**Task directions:** Which lines in the records below hold the word "children"? Copy each of them.

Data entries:
Start of Block

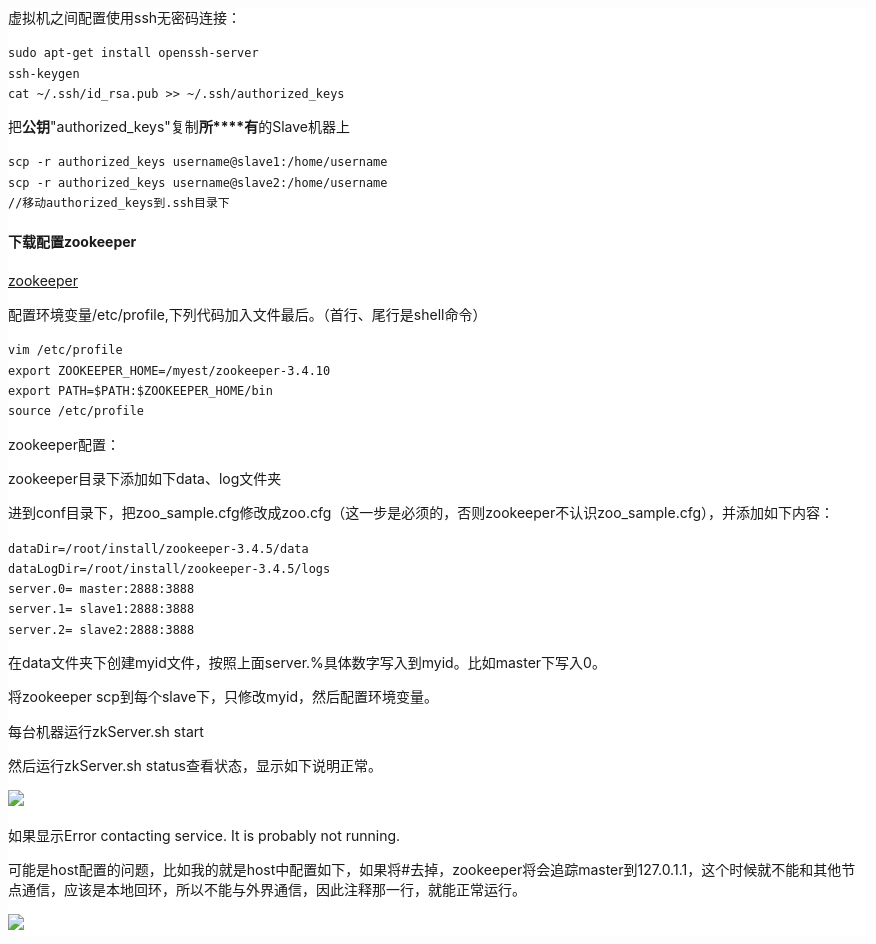 虚拟机之间配置使用ssh无密码连接：

```shell
sudo apt-get install openssh-server
ssh-keygen
cat ~/.ssh/id_rsa.pub >> ~/.ssh/authorized_keys
```

把**公钥**"authorized_keys"复制**所****有**的Slave机器上

```shell
scp -r authorized_keys username@slave1:/home/username
scp -r authorized_keys username@slave2:/home/username
//移动authorized_keys到.ssh目录下
```

#### 下载配置zookeeper

[zookeeper](http://apache.claz.org/zookeeper/zookeeper-3.4.5/zookeeper-3.4.5.tar.gz)

配置环境变量/etc/profile,下列代码加入文件最后。（首行、尾行是shell命令）

``` shell
vim /etc/profile
export ZOOKEEPER_HOME=/myest/zookeeper-3.4.10
export PATH=$PATH:$ZOOKEEPER_HOME/bin
source /etc/profile
```

zookeeper配置：

zookeeper目录下添加如下data、log文件夹

进到conf目录下，把zoo_sample.cfg修改成zoo.cfg（这一步是必须的，否则zookeeper不认识zoo_sample.cfg），并添加如下内容：

``` shell
dataDir=/root/install/zookeeper-3.4.5/data
dataLogDir=/root/install/zookeeper-3.4.5/logs
server.0= master:2888:3888
server.1= slave1:2888:3888
server.2= slave2:2888:3888
```

在data文件夹下创建myid文件，按照上面server.%具体数字写入到myid。比如master下写入0。

将zookeeper scp到每个slave下，只修改myid，然后配置环境变量。

每台机器运行zkServer.sh start

然后运行zkServer.sh status查看状态，显示如下说明正常。

![](http://ox0pxbncm.bkt.clouddn.com/17-11-17/71962979.jpg)

如果显示Error contacting service. It is probably not running.

可能是host配置的问题，比如我的就是host中配置如下，如果将#去掉，zookeeper将会追踪master到127.0.1.1，这个时候就不能和其他节点通信，应该是本地回环，所以不能与外界通信，因此注释那一行，就能正常运行。

![](http://ox0pxbncm.bkt.clouddn.com/17-11-17/79614057.jpg)
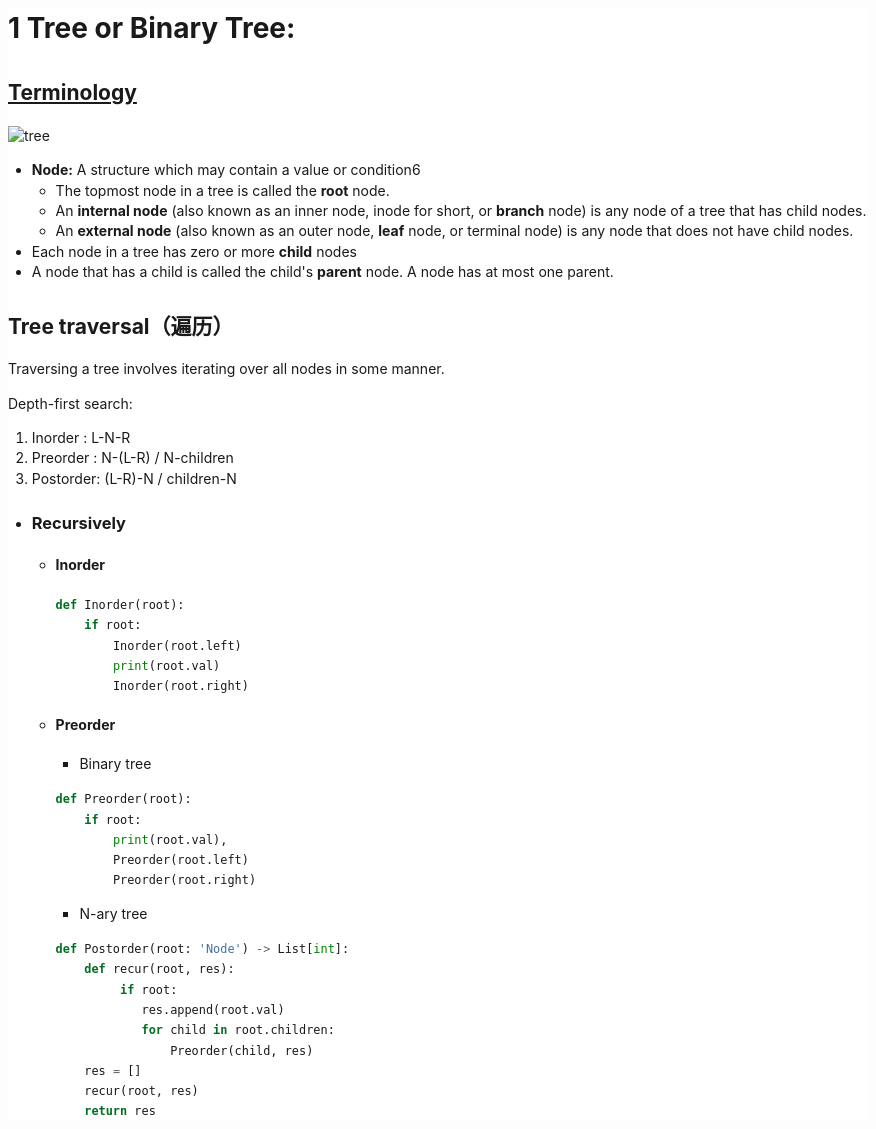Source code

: # 1 Tree or Binary Tree:
## [Terminology](https://en.wikipedia.org/wiki/Tree_(data_structure)#Terminology)
<img src="https://upload.wikimedia.org/wikipedia/commons/thumb/f/f7/Binary_tree.svg/384px-Binary_tree.svg.png" alt="tree" height="200" width="240">

* **Node:** A structure which may contain a value or condition6
    * The topmost node in a tree is called the **root** node.
    * An **internal node** (also known as an inner node, inode for short, or **branch** node) is any node of a tree that has child nodes. 
    * An **external node** (also known as an outer node, **leaf** node, or terminal node) is any node that does not have child nodes.
* Each node in a tree has zero or more **child** nodes
* A node that has a child is called the child's **parent** node. A node has at most one parent.

## Tree traversal（遍历）
Traversing a tree involves iterating over all nodes in some manner.

Depth-first search: 
1. Inorder  : L-N-R
2. Preorder : N-(L-R) / N-children
3. Postorder: (L-R)-N / children-N
* ### **Recursively**
    * #### Inorder
        ```python
        def Inorder(root): 
            if root:  
                Inorder(root.left) 
                print(root.val)
                Inorder(root.right) 
        ```
    * #### Preorder
        * Binary tree
        ```python
        def Preorder(root): 
            if root: 
                print(root.val), 
                Preorder(root.left) 
                Preorder(root.right) 
        ```    
        * N-ary tree
        ```python
        def Postorder(root: 'Node') -> List[int]:
            def recur(root, res):
                 if root:
                    res.append(root.val)
                    for child in root.children:
                        Preorder(child, res)
            res = []
            recur(root, res)
            return res    
        ```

End of Block

**Solution to the problem:**
2. Preorder : N-(L-R) / N-children
3. Postorder: (L-R)-N / children-N
                    for child in root.children:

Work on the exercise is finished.